Duschen lauwarm und Siesta halten

  • Für alle, nicht nur Kinder und Senioren, gilt: Eiskalt sollten Getränke eher nicht sein, ebensowenig wie eiskaltes Duschen nicht zu empfehlen ist. Denn der schnellen Abkühlung folgt ein Energieschub des Körpers, die Temperatur auszugleichen. Daher ist lauwarm optimal.

  • Siesta-Verhalten ist eine gute Reaktion auf die Hitze-Strapazen: Die Mittagszeit und pralle Sonne meiden, körperliche Aktivitäten auf die Morgen- und Abendstunden verlegen.

  • Lüften der Wohnräume frühmorgens oder nachts; nicht benutzte Elektrogeräte komplett ausschalten (auch den Standby-Modus)

Tipps der Feuerwehr

Neben der Hitze, stellt auch die Trockenheit ein großes Problem dar. Die Tipps zielen auf beides ab. 
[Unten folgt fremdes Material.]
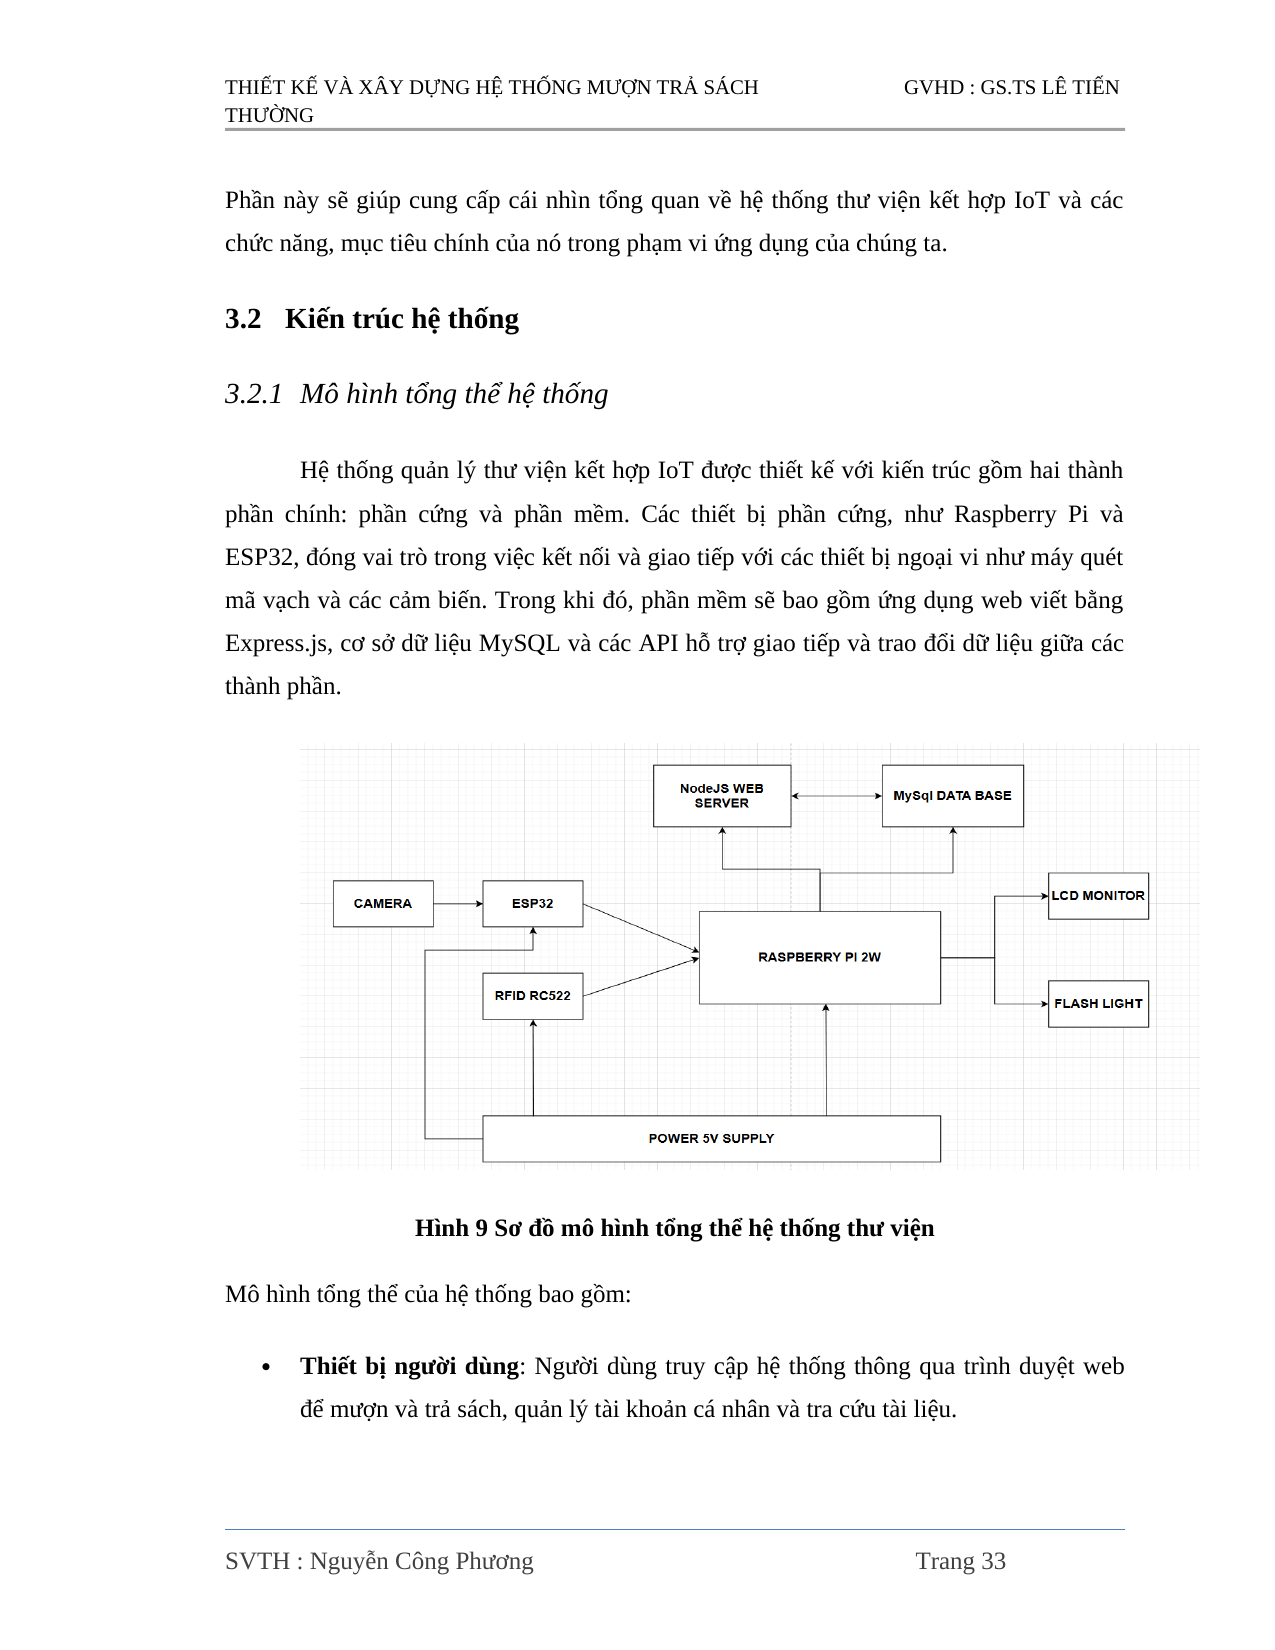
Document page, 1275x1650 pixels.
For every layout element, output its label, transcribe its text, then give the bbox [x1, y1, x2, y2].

  • Zigarettenkippen nicht achtlos wegwerfen (Brandgefahr).
    Einer der wichtigen Tipps der Feuerwehr: Kinder und Tiere sollten auf keinen Fall im Auto zurückgelassen werden.
    Im Notfall sollte unter Telefon 112 die Feuerwehr alarmiert werden.  
      
  • Das Grillen auf öffentlichen Flächen ist aktuell in der Stadt verboten. Böden und Pflanzen sind sehr trocken. 

  • Wer im heimischen Garten grillt, sollte bei einem mit Gas betriebenem Gerät darauf achten, dass die Gasflasche nicht in der prallen Sonne steht.
  • Im Wald sollte nicht geraucht und kein offenes Feuer entzündet werden. Ein Handy mitzunehmen wäre gut, um die Feuerwehr alarmieren zu können, sollte Rauchentwicklung beobachtet werden.    

Nachhaltig für zukünftige Hitze-Zeiten: Balkone und Häuser begrünen, Gärten klimaangepasst bepflanzen. Das sorgt für Schatten, Abkühlung, eine bessere Luft und bietet außerdem Insekten Nahrung.